### This notebook is not directly used in the application. Indeed, it is only used to fill the "wave" folder with a unique dataset for each wave (i.e: all stata files merged together). We use directly the files created by this notebook. 

<br>

> `open_wave(wave_index)` : opens all files from a given wave and returns a list of all the datasets

In [47]:
import pandas as pd
import os
from functools import reduce
import numpy as np

def open_wave(wave, path):
    
    PATH = f"{path}rawdata/wave{str(wave)}"
    dfList = []
    
    #iterate over all files that end with ".dta" and add them to a dfList
    for index, dirs, files in os.walk(PATH):
        for file in files:
            if file.endswith(".dta"):
                df = pd.read_stata(
                    os.path.join(index, file),
                    chunksize=1,
                    convert_categoricals=False).read()
                
                #add the current df to the list
                dfList.append(df)
            
    return dfList

In [45]:
#merge and save all data into 1 df per wave
path = "/Users/josephbarbier/Desktop/PROJETpython/"
for i in range(1,9):
    
    #merge all dfs into one df
    data = reduce(lambda left, right:
                  pd.merge(left,
                           right,
                           on = ["mergeid"],
                           how = "outer",
                           suffixes = (None, "_y2")),
                    open_wave(i, path=path))
    
    #all wave 3 variables start with "sl_" (for SHARE LIFE) and we remove them
    #because otherwise our regex functions don't work
    if i==3:
        data.columns = data.columns.str.replace(r'^sl_', '', regex=True)

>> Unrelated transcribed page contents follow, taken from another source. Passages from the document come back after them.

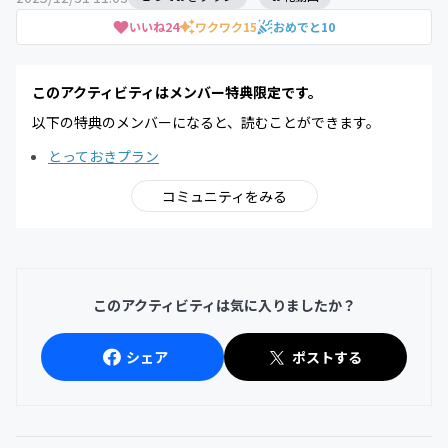
いいね
24
ワクワク
15
おめでと
10
このアクティビティはメンバー特典限定です。
以下の特典のメンバーになると、読むことができます。
とっておきプラン
コミュニティをみる
このアクティビティは気に入りましたか？
シェア
ポストする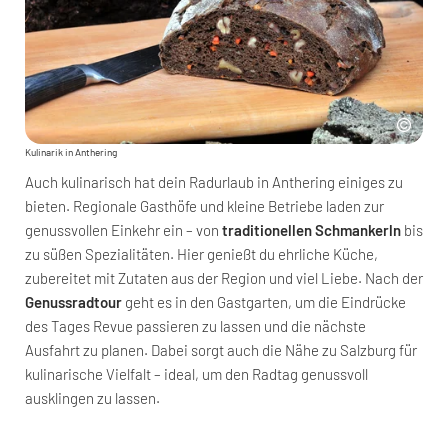
Kulinarik in Anthering
Auch kulinarisch hat dein Radurlaub in Anthering einiges zu
bieten. Regionale Gasthöfe und kleine Betriebe laden zur
genussvollen Einkehr ein – von
traditionellen Schmankerln
bis
zu süßen Spezialitäten. Hier genießt du ehrliche Küche,
zubereitet mit Zutaten aus der Region und viel Liebe. Nach der
Genussradtour
geht es in den Gastgarten, um die Eindrücke
des Tages Revue passieren zu lassen und die nächste
Ausfahrt zu planen. Dabei sorgt auch die Nähe zu Salzburg für
kulinarische Vielfalt – ideal, um den Radtag genussvoll
ausklingen zu lassen.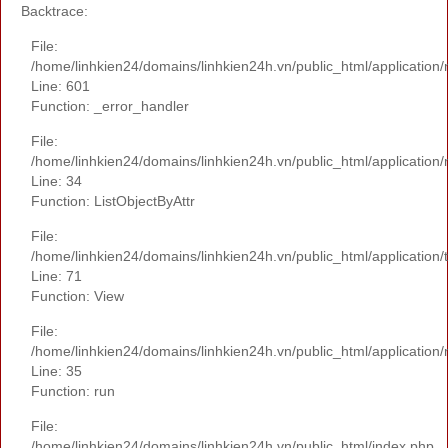
Backtrace:
File:
/home/linhkien24/domains/linhkien24h.vn/public_html/application
Line: 601
Function: _error_handler
File:
/home/linhkien24/domains/linhkien24h.vn/public_html/application
Line: 34
Function: ListObjectByAttr
File:
/home/linhkien24/domains/linhkien24h.vn/public_html/application
Line: 71
Function: View
File:
/home/linhkien24/domains/linhkien24h.vn/public_html/applicatio
Line: 35
Function: run
File:
/home/linhkien24/domains/linhkien24h.vn/public_html/index.php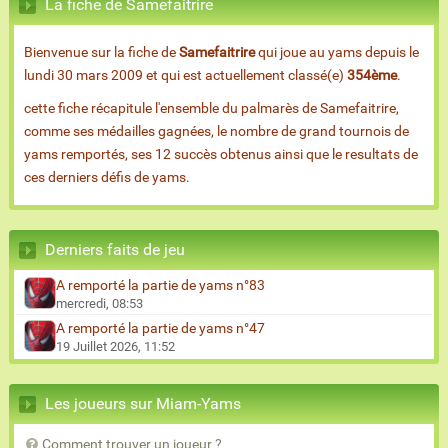
La fiche de Samefaitrire
Bienvenue sur la fiche de
Samefaitrire
qui joue au yams depuis le
lundi 30 mars 2009 et qui est actuellement classé(e)
354ème
.
cette fiche récapitule l'ensemble du palmarès de Samefaitrire,
comme ses médailles gagnées, le nombre de grand tournois de
yams remportés, ses 12 succès obtenus ainsi que le resultats de
ces derniers défis de yams.
Derniers faits de jeu
A remporté la partie de yams n°83
mercredi, 08:53
A remporté la partie de yams n°47
19 Juillet 2026, 11:52
Les joueurs sur Miam-Yams
Comment trouver un joueur ?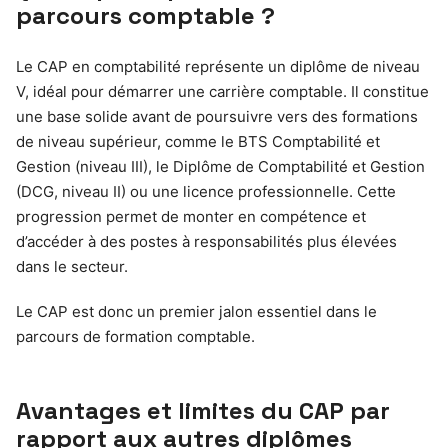
parcours comptable ?
Le CAP en comptabilité représente un diplôme de niveau
V, idéal pour démarrer une carrière comptable. Il constitue
une base solide avant de poursuivre vers des formations
de niveau supérieur, comme le BTS Comptabilité et
Gestion (niveau III), le Diplôme de Comptabilité et Gestion
(DCG, niveau II) ou une licence professionnelle. Cette
progression permet de monter en compétence et
d’accéder à des postes à responsabilités plus élevées
dans le secteur.
Le CAP est donc un premier jalon essentiel dans le
parcours de formation comptable.
Avantages et limites du CAP par
rapport aux autres diplômes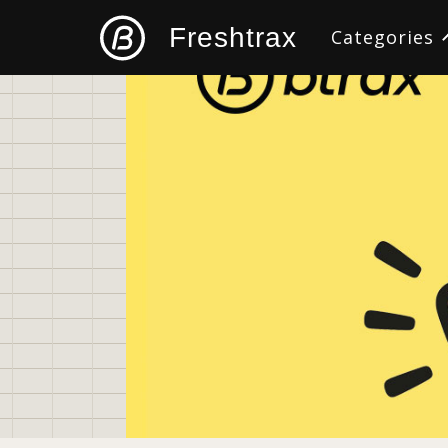
Freshtrax
Categories
すべて
デザイン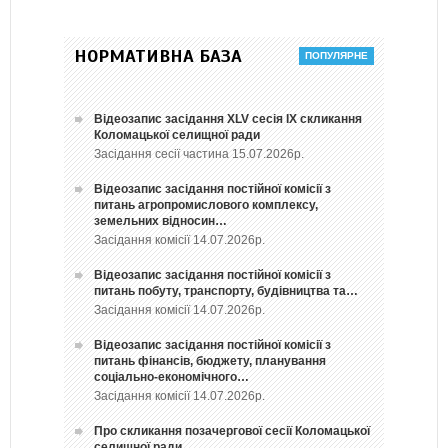
НОРМАТИВНА БАЗА
Відеозапис засідання ХLV сесія ІХ скликання
Коломацької селищної ради
Засідання сесії частина 15.07.2026р.
Відеозапис засідання постійної комісії з
питань агропромислового комплексу,
земельних відносин…
Засідання комісії 14.07.2026р.
Відеозапис засідання постійної комісії з
питань побуту, транспорту, будівництва та…
Засідання комісії 14.07.2026р.
Відеозапис засідання постійної комісії з
питань фінансів, бюджету, планування
соціально-економічного…
Засідання комісії 14.07.2026р.
Про скликання позачергової сесії Коломацької
селищної ради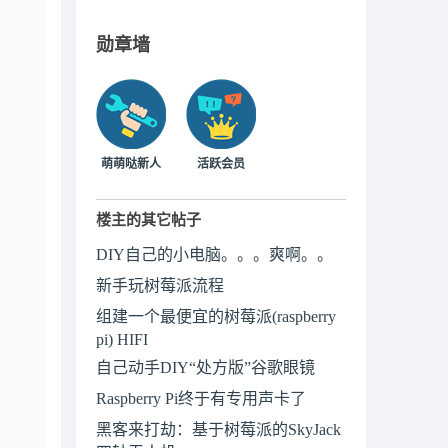
勋章墙
萌萌哒新人
活跃会员
楼主的其它帖子
DIY自己的小电脑。。。爽啊。。
新手玩树莓派流程
组建一个最便宜的树莓派(raspberry
pi) HIFI
自己动手DIY“处方版”谷歌眼镜
Raspberry Pi终于有专用声卡了
黑客来打劫：基于树莓派的SkyJack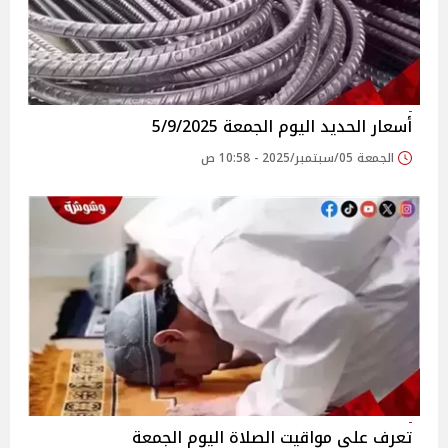
أسعار الحديد اليوم الجمعة 5/9/2025
الجمعة 05/سبتمبر/2025 - 10:58 ص
تعرف على مواقيت الصلاة اليوم الجمعة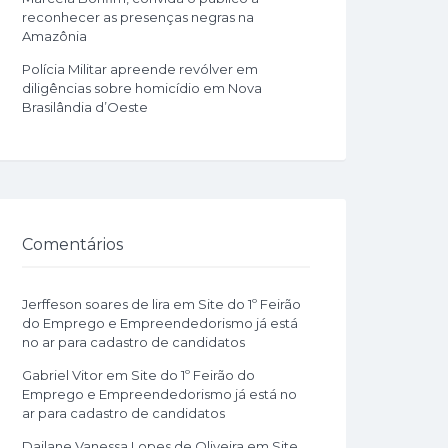
reconhecer as presenças negras na
Amazônia
Polícia Militar apreende revólver em
diligências sobre homicídio em Nova
Brasilândia d’Oeste
Comentários
Jerffeson soares de lira
em
Site do 1º Feirão
do Emprego e Empreendedorismo já está
no ar para cadastro de candidatos
Gabriel Vitor
em
Site do 1º Feirão do
Emprego e Empreendedorismo já está no
ar para cadastro de candidatos
Dailane Vanessa Lopes de Oliveira
em
Site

    #remove columns containing the "_y2" pattern since they are dupplicate
    data = data[data.columns.drop(list(data.filter(regex='_y2$')))]
    print(f"Shape of wave {i}:", data.shape)
    data.to_csv(f"wave/wave{i}", index=False)
    print(f"The file of wave {i} has been saved!\n")

Shape of wave 1: (30419, 1649)
The file of wave 1 has been saved!

Shape of wave 2: (37143, 1897)
The file of wave 2 has been saved!

Shape of wave 3: (28463, 3008)
The file of wave 3 has been saved!

Shape of wave 4: (58000, 2475)
The file of wave 4 has been saved!

Shape of wave 5: (66065, 3059)
The file of wave 5 has been saved!

Shape of wave 6: (68085, 4193)
The file of wave 6 has been saved!

Shape of wave 7: (77202, 6562)
The file of wave 7 has been saved!

Shape of wave 8: (46733, 4298)
The file of wave 8 has been saved!



> `compute_stats(dataframe, wave)` : calculates mean, median and standard deviation for all quantitative variables for a given wave

In [48]:
##compute and save all results
#for wave in tqdm(range(1,9)):
#    
#    #open data
#    data = pd.read_csv(f"wave{wave}.csv", low_memory=False)
#    print(data.shape)
#
#    #apply compute_stats function
#    test = data.copy()
#    stats = compute_stats(test, wave=wave)
#    
#    #save results
#    stats.to_csv(f"stats_wave{wave}.csv", index=False)
#    stats.head()

In [49]:
#all_stats = pd.Series(dtype=np.float64)
##check shape of all stats
#for wave in tqdm(range(1,9)):
#    data = pd.read_csv(f"stats_wave{wave}.csv", low_memory=False)
#    #print(f"Descriptive stats of wave{wave} \n", data.head(), "\n")
#    all_stats = pd.concat([all_stats, data])
#
#print(all_stats.head())